Over in the individual episodes, though, it comes closer to working.
Sure, Duchovny looks as if he's been left crumpled in a cupboard since
the show was last on TV and reels off his lines as if he's counting
the seconds till the bar opens, and Anderson's wig is a constant
distraction, but here at least the writers are having some fun, and
giving the actors something to work with. These aren't Desperately
Serious like the first and last: we have a were-creature that turns
out to be desperate to change back from human to its native animal
form, and Mulder tripping out on mushrooms to try to talk to an
unconscious terrorist but ending up in a music video. I've never been
able to take conspiracy theories seriously, because as soon as one
tries to check anything it all comes apart in inconsistency and bad
argument, so I quite appreciate these comic interludes.
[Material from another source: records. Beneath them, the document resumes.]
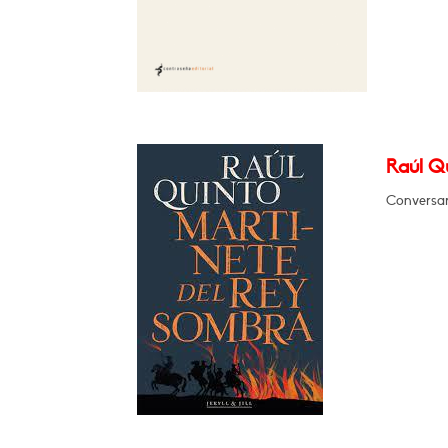
Raúl Qu
Conversará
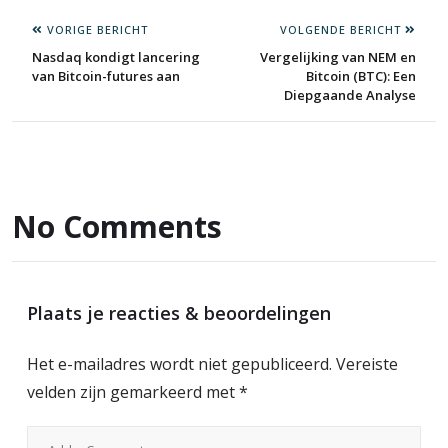
VORIGE BERICHT
VOLGENDE BERICHT
Nasdaq kondigt lancering
Vergelijking van NEM en
van Bitcoin-futures aan
Bitcoin (BTC): Een
Diepgaande Analyse
No Comments
Plaats je reacties & beoordelingen
Het e-mailadres wordt niet gepubliceerd.
Vereiste
velden zijn gemarkeerd met
*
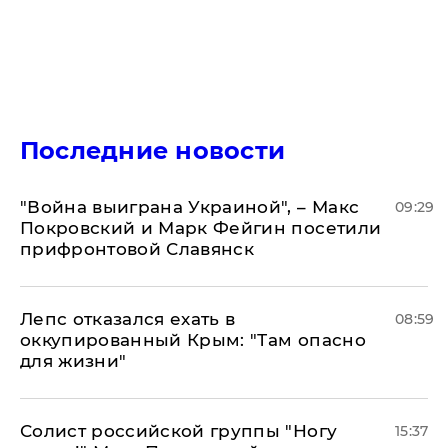
Последние новости
"Война выиграна Украиной", – Макс
09:29
Покровский и Марк Фейгин посетили
прифронтовой Славянск
Лепс отказался ехать в
08:59
оккупированный Крым: "Там опасно
для жизни"
Солист российской группы "Ногу
15:37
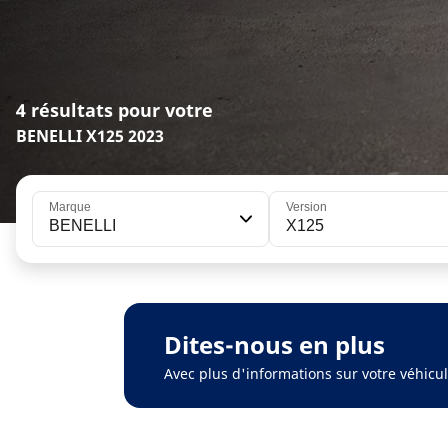
4 résultats pour votre
BENELLI X125 2023
Marque
Version
BENELLI
X125
Dites-nous en plus
Avec plus d'informations sur votre véhic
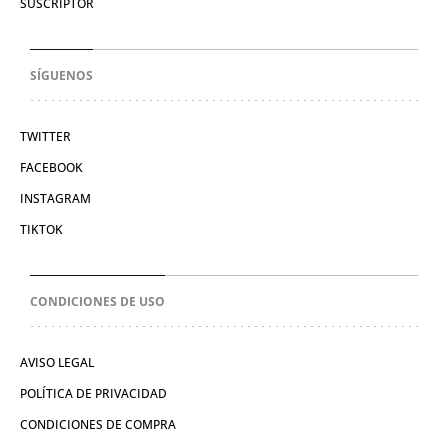
SUSCRIPTOR
SÍGUENOS
TWITTER
FACEBOOK
INSTAGRAM
TIKTOK
CONDICIONES DE USO
AVISO LEGAL
POLÍTICA DE PRIVACIDAD
CONDICIONES DE COMPRA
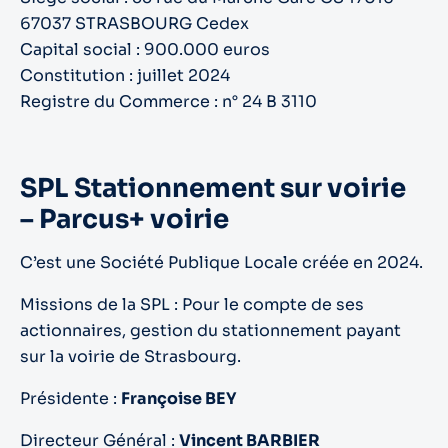
67037 STRASBOURG Cedex
Capital social : 900.000 euros
Constitution : juillet 2024
Registre du Commerce : n° 24 B 3110
SPL Stationnement sur voirie
– Parcus+ voirie
C’est une Société Publique Locale créée en 2024.
Missions de la SPL : Pour le compte de ses
actionnaires, gestion du stationnement payant
sur la voirie de Strasbourg.
Présidente :
Françoise BEY
Directeur Général :
Vincent BARBIER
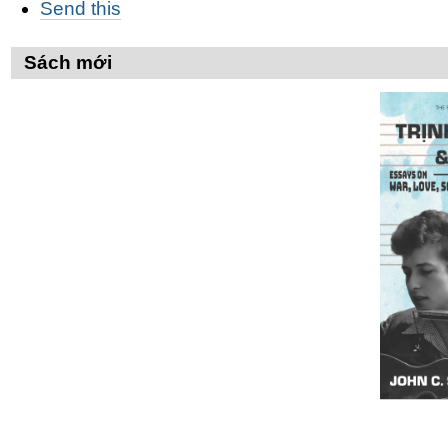
Send this
thao
tác
trên
Sách mới
Tài
liệu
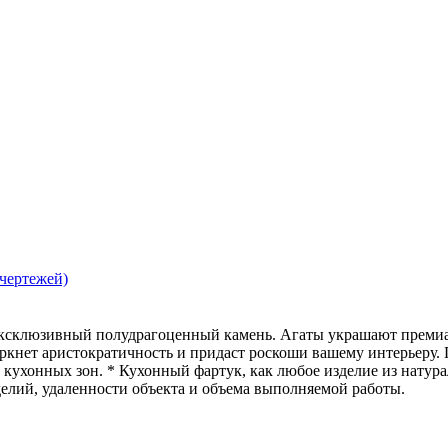
 чертежей)
 эксклюзивный полудрагоценный камень. Агаты украшают премиа
еркнет аристократичность и придаст роскоши вашему интерьеру. 
кухонных зон. * Кухонный фартук, как любое изделие из натур
делий, удаленности объекта и объема выполняемой работы.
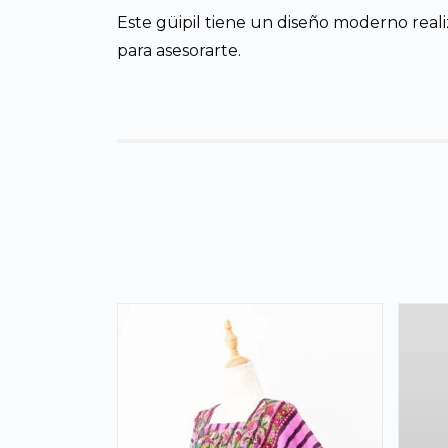
Este güipil tiene un diseño moderno reali
para asesorarte.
The X-Files is a show from before TV storytelling got smart, with
this season written and directed by people from its original era, and
it shows. There's nothing here to bring in new viewers. The storylines
are minimally updated for an age when people actually have mobile
phones and Internet access, and a whole different set of conspiracy
theories are in the zeitgeist, but that updating leaves scars on the
plots, especially when someone as paranoid as Mulder is supposed to be
is still happy to carry and use a smartphone. While the show tries to
paint itself as iconoclastic, it brings on Muslim characters only and
explicitly to be suicide-bombing terrorist bad guys. The three weakest
episodes are the ones written (and directed) by Chris Carter himself.
Ratings dropped by around 40% after the first episode, but were still
high for modern broadcast television, on a par with Supergirl's
first season and rather better than Gotham's. I can't really see why
it should have been so popular. For myself, I was mildly entertained
by the middle episodes, but there's no emotional involvement, nothing
here to bring me back for an eleventh season. As of this writing,
there have been rumours but no confirmation that this will happen.